As any successful CEO would, NBA commissioner David Stern on Thursday rattled off all the reasons to believe his $4-billion business has performed well in the past season: record TV ratings, improved attendance, palpable excitement at playoff time.
Having said that, Stern added the necessary disclaimer to explain why the NBA might be headed for a lockout when its collective-bargaining agreement expires July 1.
"Despite how good things are,'' Stern told a group from the Associated Press Sports Editors organization, "we still are likely to finish having lost collectively in the neighborhood of $300 million, which is better than the $370 million we lost two years ago and the $340 million we lost last year. We're happy with that, but we remain intent on having a system that allows us to have a sustainable business model.''
The bottom line, Stern and deputy commissioner Adam Silver said, is that the league is projecting a profit-loss record of 8-22 by the league's 30 franchises. "We're running out of time,'' Silver said. "We need to intensify negotiations.''
Just what sports fans wanted to hear -- the prospect of dueling lockouts by the NBA and NFL, which already is in lockout mode. Comparing his apples to the NFL's oranges, Stern said, "They're profitable; we aren't. We have a union; they don't.''
Stern said the NFL is on a risky path now that its union has decertified and the matter has gone to court with an antitrust suit. "It's a mess,'' Stern said. "Hopefully, they'll work it out.''
As for the NBA's potential mess, the league wants to reduce the 57 percent share of gross revenues that goes to the players. Stern has proposed a "net'' system in which owner expenses come off the top and net revenues are split 50-50 with the players. "Our goal is a hard-salary-cap system,'' Silver said.

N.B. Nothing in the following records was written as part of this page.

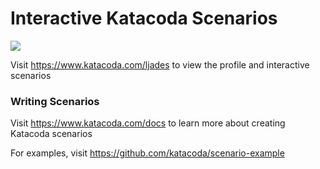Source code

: # Interactive Katacoda Scenarios

[![](http://shields.katacoda.com/katacoda/ljades/count.svg)](https://www.katacoda.com/ljades "Get your profile on Katacoda.com")

Visit https://www.katacoda.com/ljades to view the profile and interactive scenarios

### Writing Scenarios
Visit https://www.katacoda.com/docs to learn more about creating Katacoda scenarios

For examples, visit https://github.com/katacoda/scenario-example

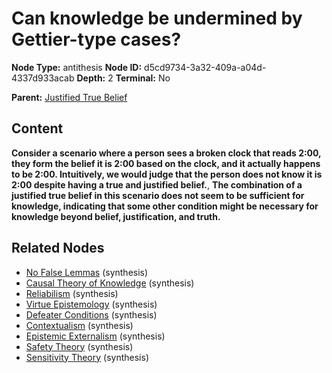 # Can knowledge be undermined by Gettier-type cases?

**Node Type:** antithesis
**Node ID:** d5cd9734-3a32-409a-a04d-4337d933acab
**Depth:** 2
**Terminal:** No

**Parent:** [Justified True Belief](justified-true-belief.md)

## Content

**Consider a scenario where a person sees a broken clock that reads 2:00, they form the belief it is 2:00 based on the clock, and it actually happens to be 2:00. Intuitively, we would judge that the person does not know it is 2:00 despite having a true and justified belief.**, **The combination of a justified true belief in this scenario does not seem to be sufficient for knowledge, indicating that some other condition might be necessary for knowledge beyond belief, justification, and truth.**

## Related Nodes

- [No False Lemmas](no-false-lemmas.md) (synthesis)
- [Causal Theory of Knowledge](causal-theory-of-knowledge.md) (synthesis)
- [Reliabilism](reliabilism.md) (synthesis)
- [Virtue Epistemology](virtue-epistemology.md) (synthesis)
- [Defeater Conditions](defeater-conditions.md) (synthesis)
- [Contextualism](contextualism.md) (synthesis)
- [Epistemic Externalism](epistemic-externalism.md) (synthesis)
- [Safety Theory](safety-theory.md) (synthesis)
- [Sensitivity Theory](sensitivity-theory.md) (synthesis)
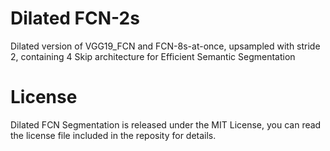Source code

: # Dilated FCN-2s
Dilated version of VGG19_FCN and FCN-8s-at-once, upsampled with stride 2, containing 4 Skip architecture for Efficient Semantic Segmentation
# License
Dilated FCN Segmentation is released under the MIT License, you can read the license file included in the reposity for details.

Silver agreed that reports that salaries would be cut by one-third are "generally accurate in a macro sense.''
Unlike the NFL, the NBA has provided the union audited financial statements for every team. The union has accepted the numbers while arguing what should be included as loss and factoring owners' equity into the profit side of the picture.
You almost could hear the drums of labor war beating when Silver compared the situation to the NHL's loss of the entire 2004-05 season to achieve a 25 percent salary rollback. But Stern wasn't quite prepared to threaten a season-long shutdown.
"We would never be at that point,'' Stern said. "We don't expect to get there, but a lockout is not a punishment. It's an economic weapon [to] make a deal. That's our goal. The NHL is a worst case. Players would lose their salary, lose everything, and if you're a team, you've taken a monster hit that would take years to climb out from. We don't throw that around lightly. We preach to our owners this is something to avoid at all costs.''
No negotiations are scheduled, but Silver said the league is preparing a revised proposal for delivery to the union shortly.